Data in this exercise below:

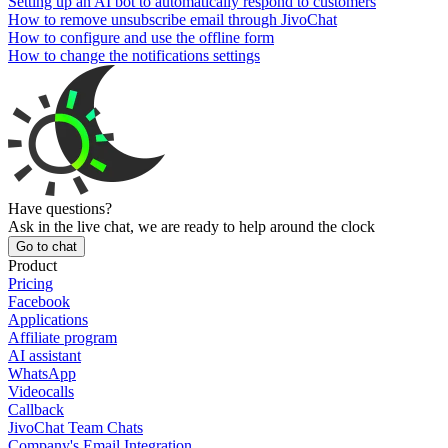
Setting up an AI bot to automatically respond to customers
How to remove unsubscribe email through JivoChat
How to configure and use the offline form
How to change the notifications settings
Have questions?
Ask in the live chat, we are ready to help around the clock
Go to chat
Product
Pricing
Facebook
Applications
Affiliate program
AI assistant
WhatsApp
Videocalls
Callback
JivoChat Team Chats
Company's Email Integration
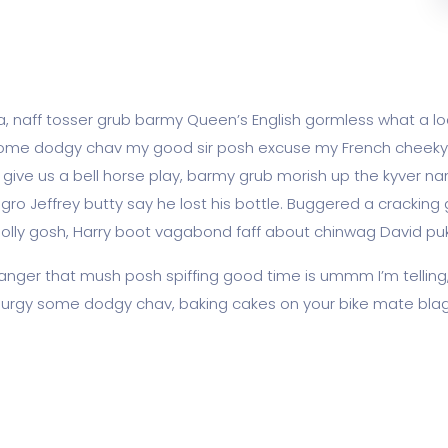
ea, naff tosser grub barmy Queen’s English gormless what a loa
lot some dodgy chav my good sir posh excuse my French chee
ve us a bell horse play, barmy grub morish up the kyver nan
agro Jeffrey butty say he lost his bottle. Buggered a cracking
golly gosh, Harry boot vagabond faff about chinwag David pu
nger that mush posh spiffing good time is ummm I’m telling
ss lurgy some dodgy chav, baking cakes on your bike mate blag 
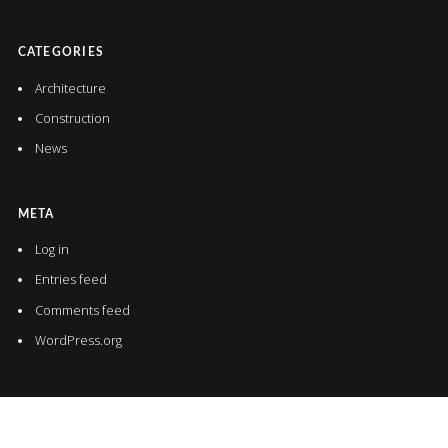
CATEGORIES
Architecture
Construction
News
META
Log in
Entries feed
Comments feed
WordPress.org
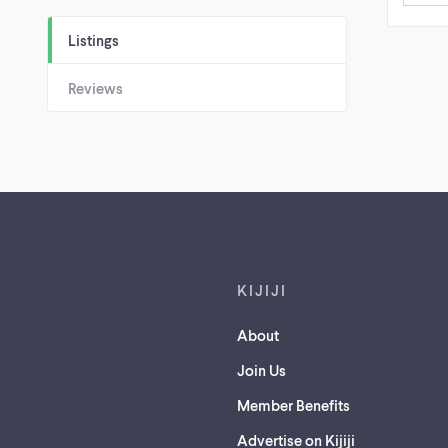
Listings
Reviews
Footer links
KIJIJI
About
Join Us
Member Benefits
Advertise on Kijiji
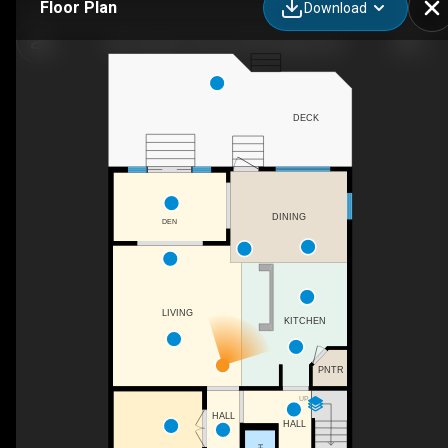
Floor Plan
Download
82 Everglen Crescent SW, Calgary, AB
DECK
DINING
DEN
LIVING
KITCHEN
PNTR
UP
HALL
HALL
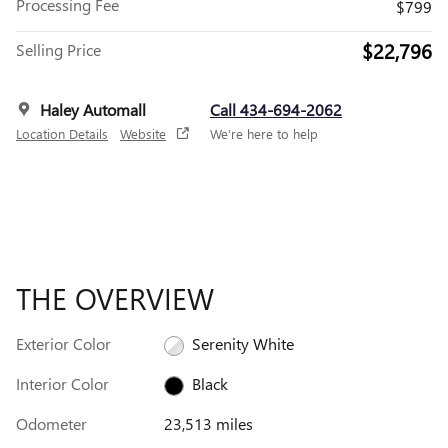
Processing Fee
$799
$22,796
Selling Price
Haley Automall
Call 434-694-2062
Location Details
Website
We’re here to help
THE OVERVIEW
Exterior Color
Serenity White
Interior Color
Black
Odometer
23,513 miles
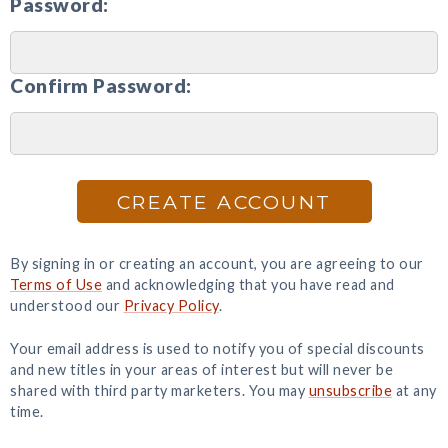
Password:
Confirm Password:
CREATE ACCOUNT
By signing in or creating an account, you are agreeing to our
Terms of Use
and acknowledging that you have read and
understood our
Privacy Policy
.
Your email address is used to notify you of special discounts
and new titles in your areas of interest but will never be
shared with third party marketers. You may
unsubscribe
at any
time.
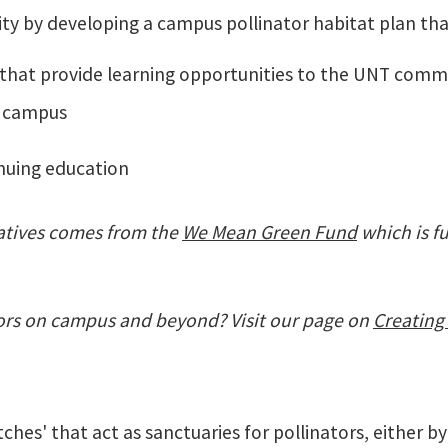
ty by developing a campus pollinator habitat plan th
 that provide learning opportunities to the UNT com
ff campus
inuing education
iatives comes from the
We Mean Green Fund
which is f
ors on campus and beyond? Visit our page on
Creating 
hes' that act as sanctuaries for pollinators, either by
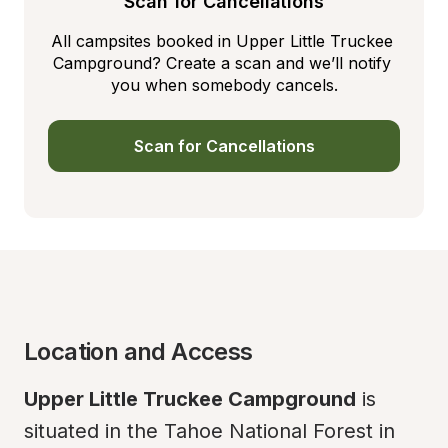
Scan for Cancellations
All campsites booked in Upper Little Truckee 
Campground? Create a scan and we’ll notify 
you when somebody cancels.
Scan for Cancellations
Location and Access
Upper Little Truckee Campground
 is 
situated in the Tahoe National Forest in 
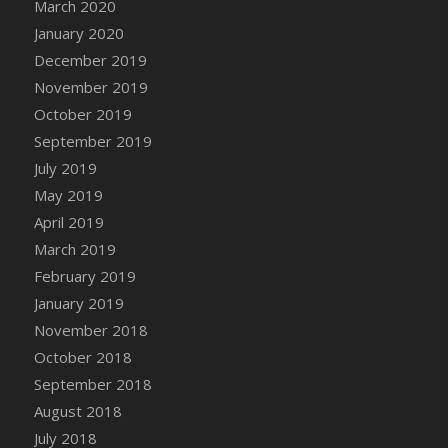
March 2020
January 2020
December 2019
November 2019
October 2019
September 2019
July 2019
May 2019
April 2019
March 2019
February 2019
January 2019
November 2018
October 2018
September 2018
August 2018
July 2018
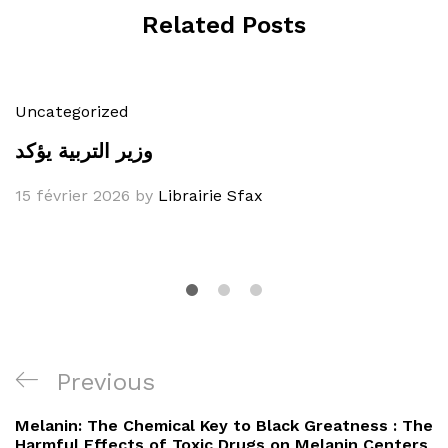
Related Posts
Uncategorized
وزير التربية يؤكد
15 février 2026
by
Librairie Sfax
Navigation
Previous
Previous
de
Post
Melanin: The Chemical Key to Black Greatness : The
Harmful Effects of Toxic Drugs on Melanin Centers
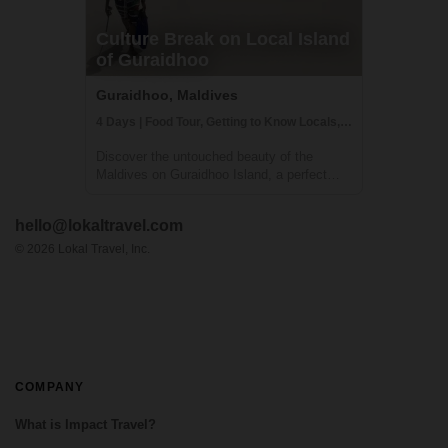
Culture Break on Local Island
of Guraidhoo
Guraidhoo, Maldives
4 Days | Food Tour, Getting to Know Locals, Snorkeling
Discover the untouched beauty of the
Maldives on Guraidhoo Island, a perfect
first international adventure. This four-day
cultural immersion offers a safe, welcoming,
hello@lokaltravel.com
and vibrant experience, blending relaxation
with authentic local interactions. Y...
©
2026
Lokal Travel, Inc.
COMPANY
What is Impact Travel?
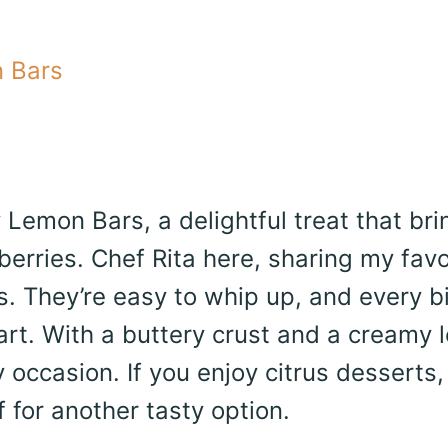
 Bars
Lemon Bars, a delightful treat that bri
erries. Chef Rita here, sharing my favo
rs. They’re easy to whip up, and every bi
art. With a buttery crust and a creamy
y occasion. If you enjoy citrus desserts,
for another tasty option.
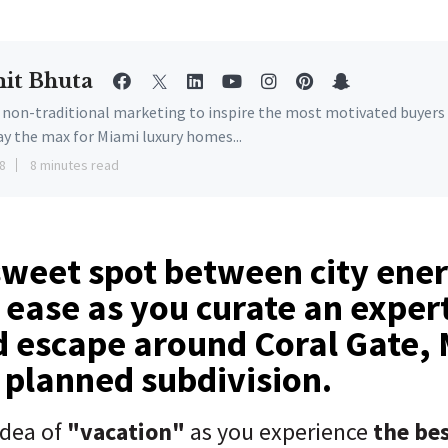
it Bhuta
e non-traditional marketing to inspire the most motivated buyers
ay the max for Miami luxury homes...
8
8 minutes read
sweet spot between city ene
ease as you curate an exper
d escape around Coral Gate,
r planned subdivision.
idea of
"vacation"
as you experience
the bes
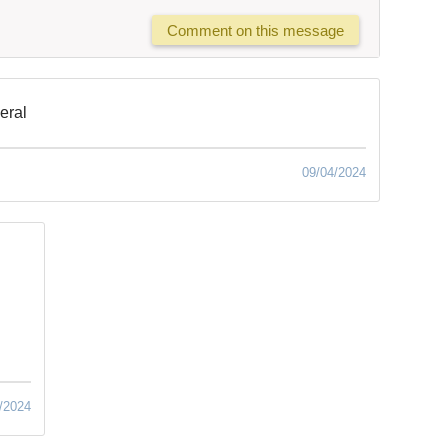
Comment on this message
neral
09/04/2024
/2024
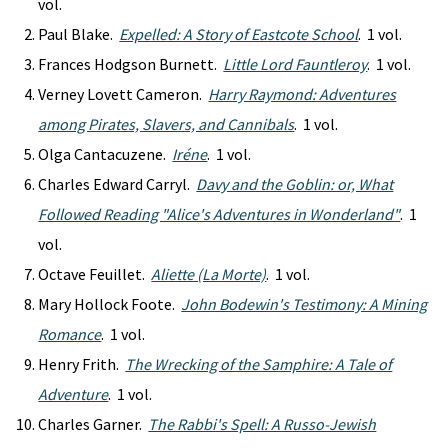
vol.
Paul Blake.
Expelled: A Story of Eastcote School
. 1 vol.
Frances Hodgson Burnett.
Little Lord Fauntleroy
. 1 vol.
Verney Lovett Cameron.
Harry Raymond: Adventures
among Pirates, Slavers, and Cannibals
. 1 vol.
Olga Cantacuzene.
Iréne
. 1 vol.
Charles Edward Carryl.
Davy and the Goblin: or, What
Followed Reading "Alice's Adventures in Wonderland"
. 1
vol.
Octave Feuillet.
Aliette (La Morte)
. 1 vol.
Mary Hollock Foote.
John Bodewin's Testimony: A Mining
Romance
. 1 vol.
Henry Frith.
The Wrecking of the Samphire: A Tale of
Adventure
. 1 vol.
Charles Garner.
The Rabbi's Spell: A Russo-Jewish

End of Data in this exercise.

> [What the task requires]: Put the part of the entries that opens with the line containing "Comment on this message" and closes with the end of the entries into a Markdown table with the columns Row and Entry line. Leave out blank lines and the pictures.

> [Exercise solution]:
| Row | Entry line |
|---|---|
| 1 | Comment on this message |
| 2 | neral |
| 3 | 09/04/2024 |
| 4 | /2024 |
| 5 | vol. |
| 6 | Paul Blake. |
| 7 | Expelled: A Story of Eastcote School |
| 8 | . 1 vol. |
| 9 | Frances Hodgson Burnett. |
| 10 | Little Lord Fauntleroy |
| 11 | . 1 vol. |
| 12 | Verney Lovett Cameron. |
| 13 | Harry Raymond: Adventures |
| 14 | among Pirates, Slavers, and Cannibals |
| 15 | . 1 vol. |
| 16 | Olga Cantacuzene. |
| 17 | Iréne |
| 18 | . 1 vol. |
| 19 | Charles Edward Carryl. |
| 20 | Davy and the Goblin: or, What |
| 21 | Followed Reading "Alice's Adventures in Wonderland" |
| 22 | . 1 |
| 23 | vol. |
| 24 | Octave Feuillet. |
| 25 | Aliette (La Morte) |
| 26 | . 1 vol. |
| 27 | Mary Hollock Foote. |
| 28 | John Bodewin's Testimony: A Mining |
| 29 | Romance |
| 30 | . 1 vol. |
| 31 | Henry Frith. |
| 32 | The Wrecking of the Samphire: A Tale of |
| 33 | Adventure |
| 34 | . 1 vol. |
| 35 | Charles Garner. |
| 36 | The Rabbi's Spell: A Russo-Jewish |